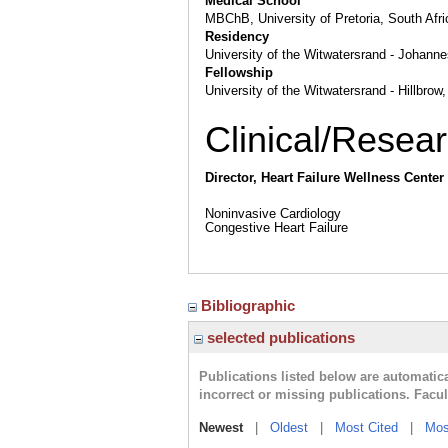
Medical School
MBChB, University of Pretoria, South Afri
Residency
University of the Witwatersrand - Johanne
Fellowship
University of the Witwatersrand - Hillbr
Clinical/Resear
Director, Heart Failure Wellness Center
Noninvasive Cardiology
Congestive Heart Failure
Bibliographic
selected publications
Publications listed below are automati
incorrect or missing publications. Facu
Newest
|
Oldest
|
Most Cited
|
Mos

++++++

TASK DESCRIPTION: Search the data above for the string "Witwatersrand" and return every line that has it.

WRITTEN RESPONSE:
University of the Witwatersrand - Johanne
University of the Witwatersrand - Hillbr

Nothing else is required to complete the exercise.